The festival begins Thursday at 2 p.m. , with activities all day Friday and Saturday and concludes with activities from 10 a.m. to 6 p.m. on Sunday, March 23.
“I think it’s important because Nikki Giovanni was more than just a poet. She transcended poetry,” said Kalela Williams of Staunton, who is director of the Virginia Humanities’ Virginia Center for the Book in Charlottesville.
Giovanni was part of the Black arts movement, a guiding voice for emerging poets and a Black civil rights activist. She was also instrumental in founding the Virginia Humanities’ Rosel Schewel Fund, which develops women who work in the humanities.

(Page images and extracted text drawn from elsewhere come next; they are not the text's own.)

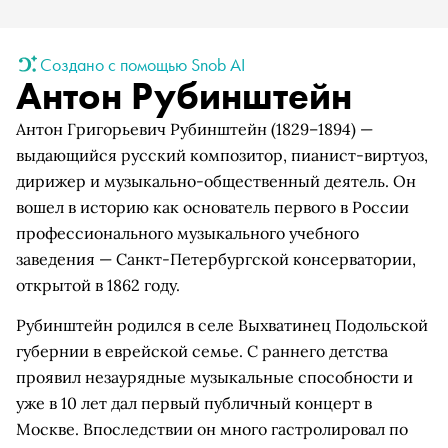
Создано с помощью Snob AI
Антон Рубинштейн
Антон Григорьевич Рубинштейн (1829–1894) —
выдающийся русский композитор, пианист-виртуоз,
дирижер и музыкально-общественный деятель. Он
вошел в историю как основатель первого в России
профессионального музыкального учебного
заведения — Санкт-Петербургской консерватории,
открытой в 1862 году.
Рубинштейн родился в селе Выхватинец Подольской
губернии в еврейской семье. С раннего детства
проявил незаурядные музыкальные способности и
уже в 10 лет дал первый публичный концерт в
Москве. Впоследствии он много гастролировал по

Williams met Giovanni in 2010 while making plans to honor a late Virginia author. She said that Giovanni never shied away from sharing her opinion or speaking her mind.
“Whatever was in her mind was always brilliant,” Williams said.
Williams began to think about honoring Giovanni soon after she died and she learned that her bosses were thinking the same.
“She championed anyone who needed their voice amplified,” Williams said of Giovanni. And Giovanni amplified stories, which is what the Virginia Humanities works to do. “I think it’s also crucial that we honor her. We couldn’t not do it.”
Williams said that Saturday’s tribute to Giovanni, for which tickets are already sold out, will be “an artistic event. We’ll have authors reading Nikki Giovanni’s works.” A band will perform live music. “It’s going to be a multi-disciplinary arts event.”
The artistic director of Giovanni’s tribute are both Staunton residents and involved in local theater: Constance Swain, who is also directing “Little Women” at the American Shakespeare Center, and Cait Redman.
However, the vision for the tribute, according to Williams, comes from Giovanni’s long-time friend, Joanne Gabbin.
“She talked to us about all the things that Nikki would want to see at this tribute. So she provided that driving vision,” Williams said of Gabbin. The Virginia Humanities worked with Gabbin and Giovanni’s widow, Virginia “Ginny” Fowler in planning the tribute. “Undoubtedly, wherever she is, [Nikki will appreciate the tribute].”
The 2025 Virginia Festival of the Book will bring 105 authors and more than 65 events to Charlottesville over four days with panel discussions, a kick-off party Thursday night, a Historical Fiction Breakfast and much more.
Williams said she is most excited for “Champagne and Cake” and “Black Fantastical,” which she describes as “a different lens through which to view the world.”
Williams, author of the 2024 novel “Tangleroot,” will host “Untangling the Publishing Process” at 11 a.m. on March 21. She is the first director of the festival to also participate as an author.
On March 22 at 1 p.m. in the Omni Ballroom, Sen. Tim Kaine will discuss his 2024 memoir, “Walk, Ride, Paddle: A Life Outside.”
“It’s worth that drive over the mountain,” Williams said for anyone living in Staunton, Augusta County or Waynesboro and thinking about attending festival events.
Tickets are available for events throughout the weekend. Participants are welcome to register for the entire weekend online.